Hampshire Library Lawn turns into rainbow at Holi

Photo by Casey Roepke '21Students dance and throw colored powdered on the lawn.

Photo by Casey Roepke '21

Students dance and throw colored powdered on the lawn.

BY CASEY ROEPKE '21

On Saturday, April 21, students from  the Five Colleges gathered on the Hampshire College Library Lawn to celebrate Holi. Students threw colored powder at one another, soaking their clothing  with blue and green and filling the sky with bright plumes of pink and orange. The water gun fights and hoses sprayed festival-goers with plenty of water, ensuring the rainbow of powdered colors saturated the skin of the students themselves. 

Holi, a Hindu religious holiday known as the “festival of colors,” is an “ancient festival that marks the beginning of spring, with the first mentions of it dating all the way back to a fourth century poem,” according to CNN. Holi also represents “the triumph of good over evil — symbolism that correlates with the passing of winter,” according to TIME. Although Western Massachusetts experienced an especially long winter this year, the organizers of the event could not have planned for a better day: sunny, high 50s and only the slightest breeze. Most attendants wore shorts and T-shirts, allowing for a concentration of color on their bare arms and legs. 

Junoon, the South Asian and International Students Association at Hampshire College, has held a Holi festival for years, but this is the first time they collaborated with another college. The leaders of Junoon reached out to AWAZ, Mount Holyoke’s South Asian Students Association, to attempt to garner an even larger community from the Five Colleges, and also to create bonds between the two cultural organizations. 
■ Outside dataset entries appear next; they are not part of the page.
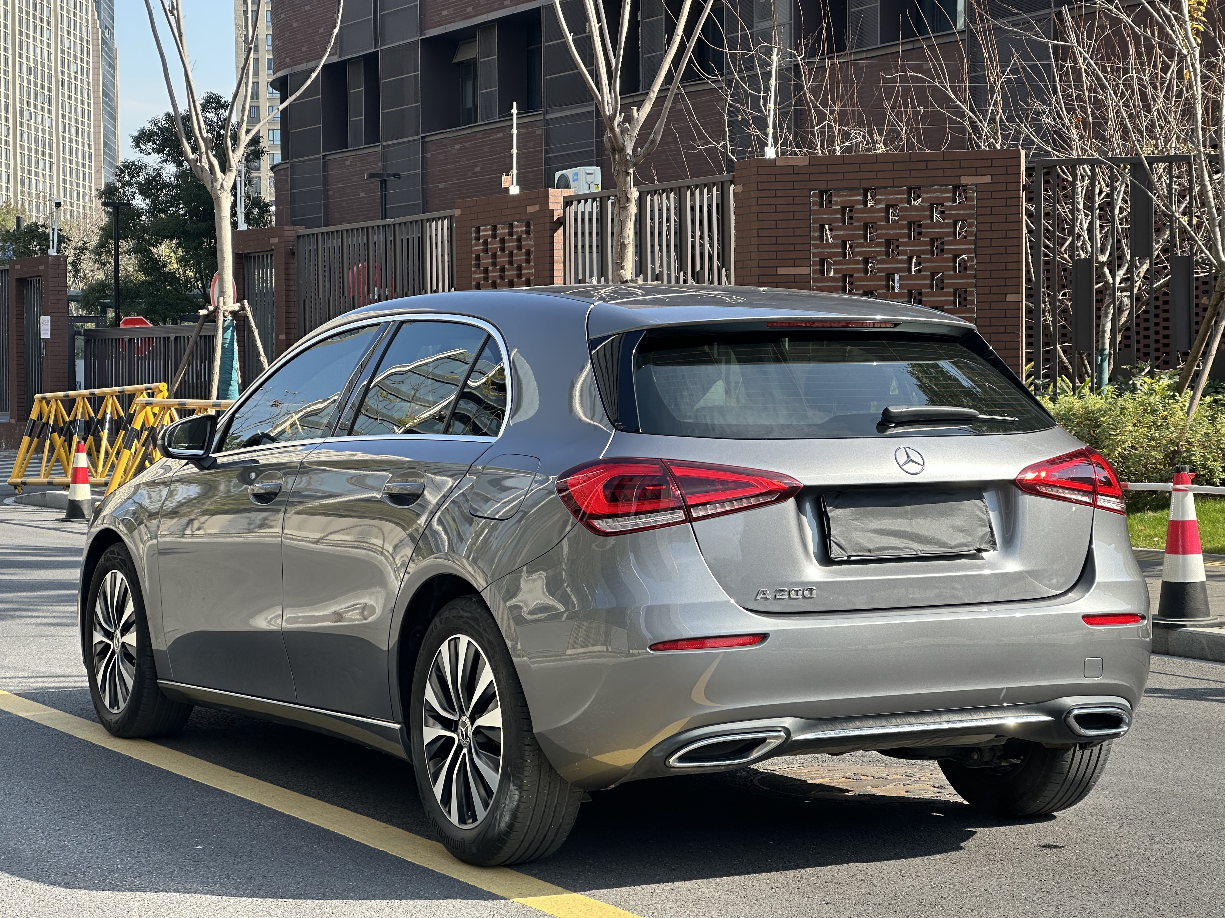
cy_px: 459
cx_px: 612
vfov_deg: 19.1
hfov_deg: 25.3
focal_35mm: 77
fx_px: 2725
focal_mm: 9
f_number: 2.8
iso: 32
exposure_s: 1/221
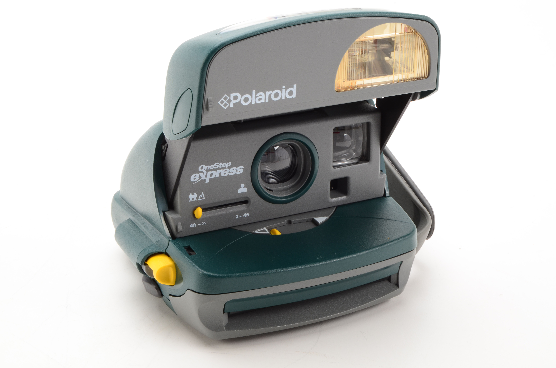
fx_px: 1063
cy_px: 184
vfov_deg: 19.6
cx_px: 278
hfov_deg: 29.3
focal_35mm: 69
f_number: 25
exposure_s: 1/160
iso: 200
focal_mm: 46
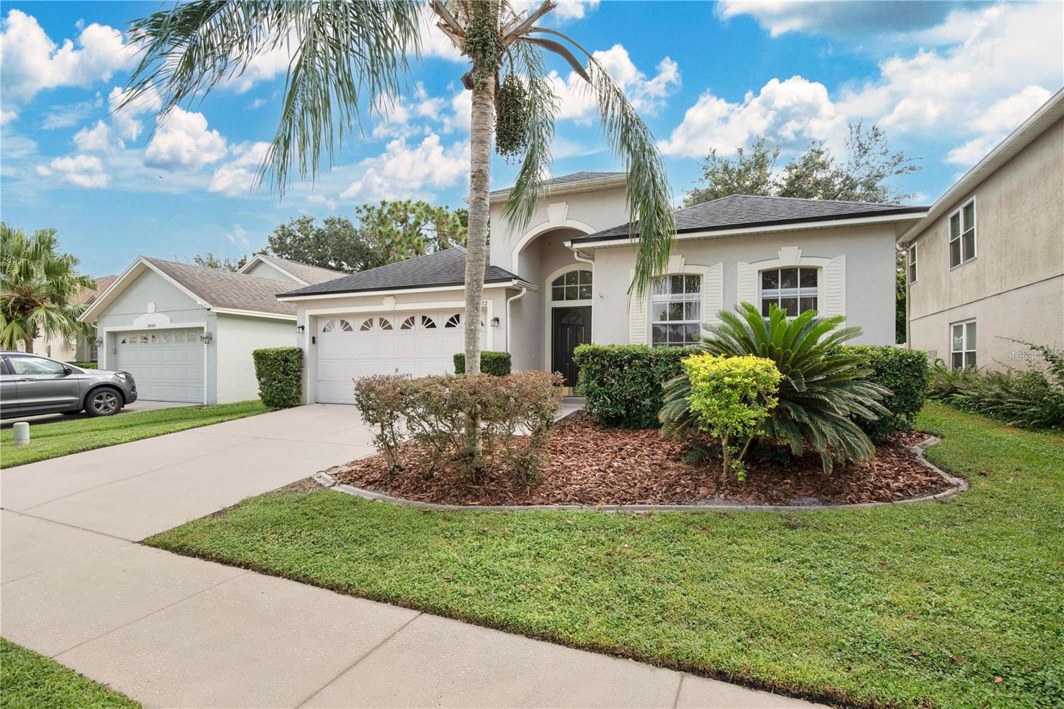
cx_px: 532
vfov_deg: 73.7
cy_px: 354
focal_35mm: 16
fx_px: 473
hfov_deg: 96.7
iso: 100
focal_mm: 16
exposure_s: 1/100
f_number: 6.3
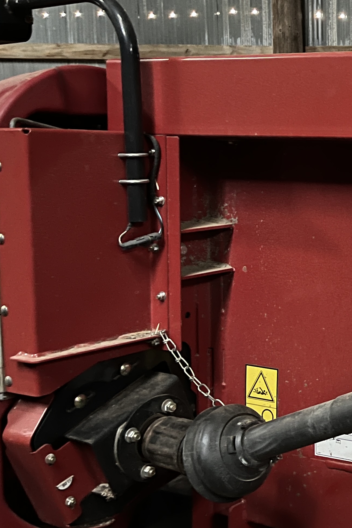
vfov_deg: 35.5
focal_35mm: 56
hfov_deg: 20.4
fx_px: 821
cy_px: 217
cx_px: 544
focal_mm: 5.1
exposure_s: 1/15
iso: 640
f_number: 1.6
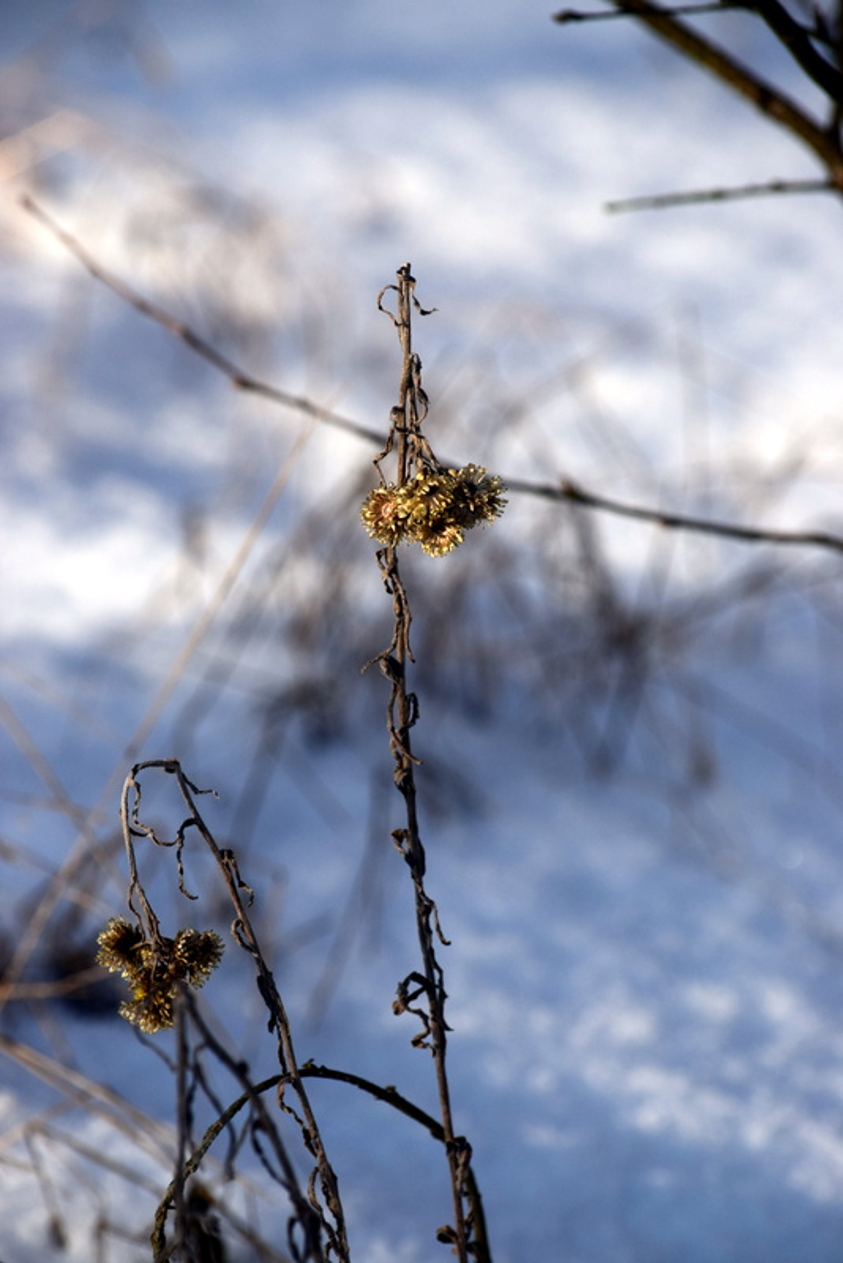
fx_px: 6843
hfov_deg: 7.0
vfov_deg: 10.5
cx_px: 422
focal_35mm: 195
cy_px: 632
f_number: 11
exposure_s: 1/500
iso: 360
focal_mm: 130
“There was a different type of energy present this year,” said Moheeb Ahmed, one of Junoon’s chief organizers. Ahmed felt that it was the increased presence of Mount Holyoke students at the festival that shifted the atmosphere from previous years, when more students from UMass, Amherst had attended.

Rafay Mudassar, another Junoon member, added that this year “AWAZ was responsible for [advertising] at Mount Holyoke” as well as ordering colors and food. “The food was the main priority,” said Mudasser. 

In the eyes of Amrita Reddy ’20, a member of AWAZ who helped organize the festival, their collaboration was extremely successful. “We hopefully will collaborate again in the future,” said Reddy. “It’s just a fun way to get together and throw a party with all your friends. I had a lot of fun. I think it’s important because it’s a part of our culture and it’s nice to share that with everyone else.”

Some of the students who attended the event were familiar with the significance of Holi, but others, like Sedem Akposoe ’18, were not. “I randomly Googled when it was happening,” Akposoe said, after hearing about the event from her friend, Anushree Bhatia ’18. Bhatia is from India and celebrates Holi at home every year. “I know Hampshire Holi is really big,” she said. “It’s really a festival of brotherhood. It represents that you don’t see color, you forget all past mishappenings, and it’s a fresh start.” Bhatia has experienced many Holi celebrations, but this one “actually [felt] like home.”

Mudasser also has a personal connection with Holi. He grew up in New York and had a very close relationship with South Asian culture. For him, Holi is a way to maintain that connection. “It brings some nostalgia,” he said. 

The Mount Holyoke Bhangra team went to Holi as a team bonding event. Halima Blackman ’21, Fatema Uddin ’21, and Allia Jahanbin ’21 all loved the event. “Oh my gosh, I’m mind-blown!” said Jahanbin. She and the Bhangra team joined forces with dancers from the Hampshire Salsa Rueda and Tango Club to teach students how to dance to the music thrumming through the Library Lawn. People of all ages, including small children, ran around throwing colorful powder at friends and strangers alike and enjoying the food provided by AWAZ and Junoon.

“It was so much fun,” Jahanbin said. “I definitely will come for my next three years.”